RBA reveals August 2023 cash rate call
After holding the cash rate at 4.1 per cent last month, will the Reserve Bank increase the rate or continue to hold it? Find out in this special announcement, brought to you by Legal Home Loans.
After 12 rate rises in the last 14 months, the board of the Reserve Bank of Australia decided to hold the cash rate at 4.1 per cent in its August interest rate decision – the RBA’s seventh cash rate decision for 2023.
“Interest rates have been increased by 4 percentage points since May last year. The higher interest rates are working to establish a more sustainable balance between supply and demand in the economy and will continue to do so. In light of this and the uncertainty surrounding the economic outlook, the board again decided to hold interest rates steady this month. This will provide further time to assess the impact of the increase in interest rates to date and the economic outlook.
“Inflation in Australia is declining but is still too high at 6 per cent.
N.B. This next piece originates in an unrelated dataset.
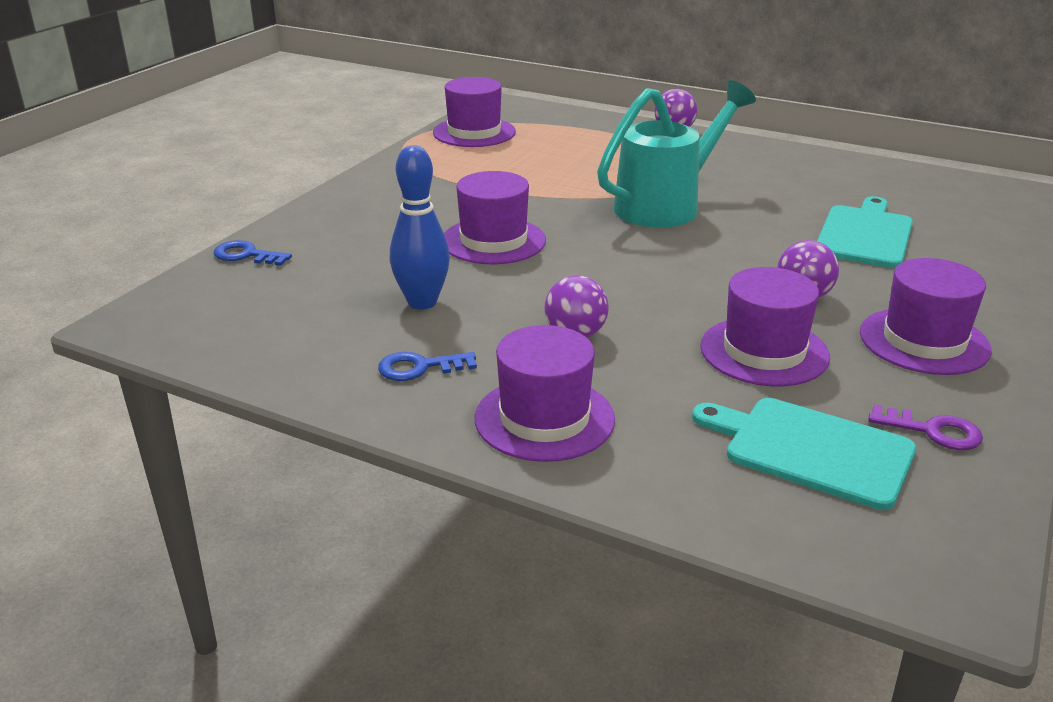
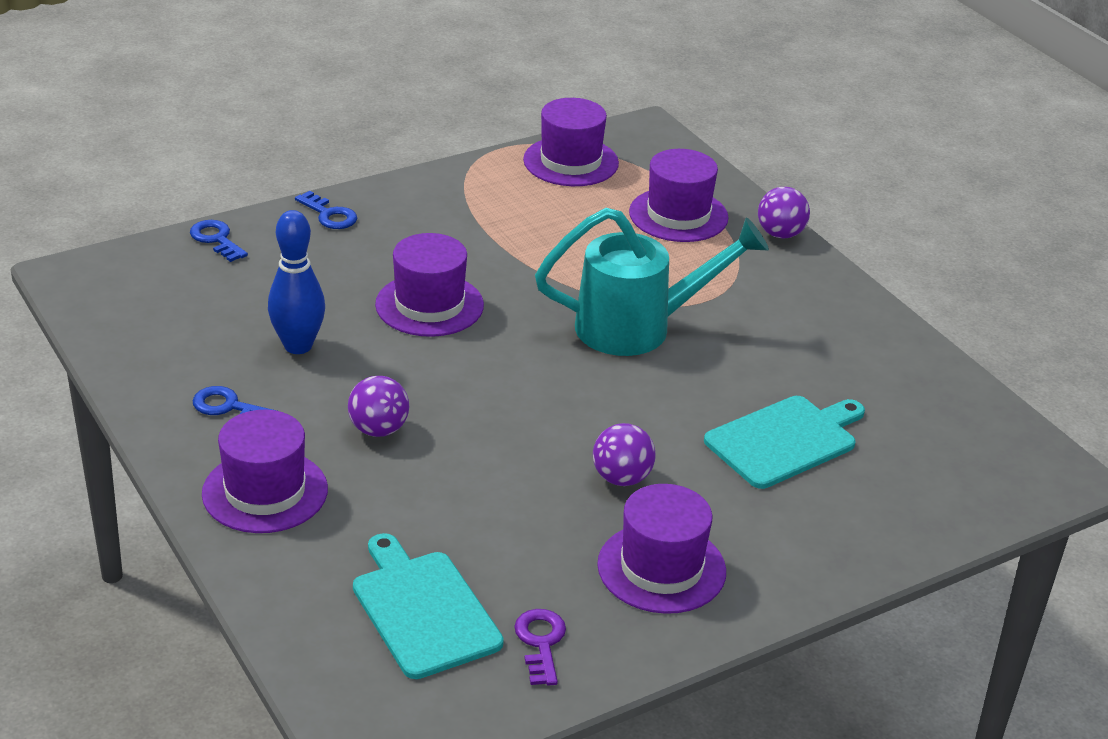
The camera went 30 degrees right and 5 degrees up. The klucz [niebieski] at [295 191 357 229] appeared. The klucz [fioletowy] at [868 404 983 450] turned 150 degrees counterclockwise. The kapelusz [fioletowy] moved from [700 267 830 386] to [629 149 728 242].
Goods price inflation has eased, but the prices of many services are rising briskly. Rent inflation is also elevated. The central forecast is for CPI inflation to continue to decline, to be around 3¼ per cent by the end of 2024 and to be back within the 2–3 per cent target range in late 2025,” he said.
“The Australian economy is experiencing a period of below-trend growth and this is expected to continue for a while. Household consumption growth is weak, as is dwelling investment. The central forecast is for GDP growth of around 1¾ per cent over 2024 and a little above 2 per cent over the following year.”
In conversation with Lawyers Weekly, Legal Home Loans general manager Aylin Unsal said that another pause came as no surprise, as the “sharp hikes” as of late will need some time to have an impact on inflation.
“Currently, the average interest rate range we are seeing for residential loans is approximately between 5.8–6.85 per cent, depending on the product and your borrowing profile. A sharp incline since the 4.5–5.0 per cent average we were seeing at the beginning of this year.
“We are seeing fixed rates increase across the board, from which we can infer that banks expect we are at or near the cash rate peak. Depending on the lender, variable rates are lower by 10–50 basis points, so we are seeing most clients opt for a variable structure.”
However, while there is no certainty of future cash rate movements, Ms Unsal said LHL anticipates a further increase this year to help curb inflation and reduce it back down to less than 3 per cent.
“If you are feeling financially distressed, your lender should be able to provide temporary options to assist your situation. We recommend anyone in this situation to contact their bank directly. Doing so will not impact your credit history, and it is better to reach out early before falling into arrears,” she added.
“While the future can feel unknown, lawyers should know that their advantaged position with lenders has not changed. Exclusive benefits, such as waived lenders mortgage insurance when buying with a deposit less than 20 per cent, are very much available.”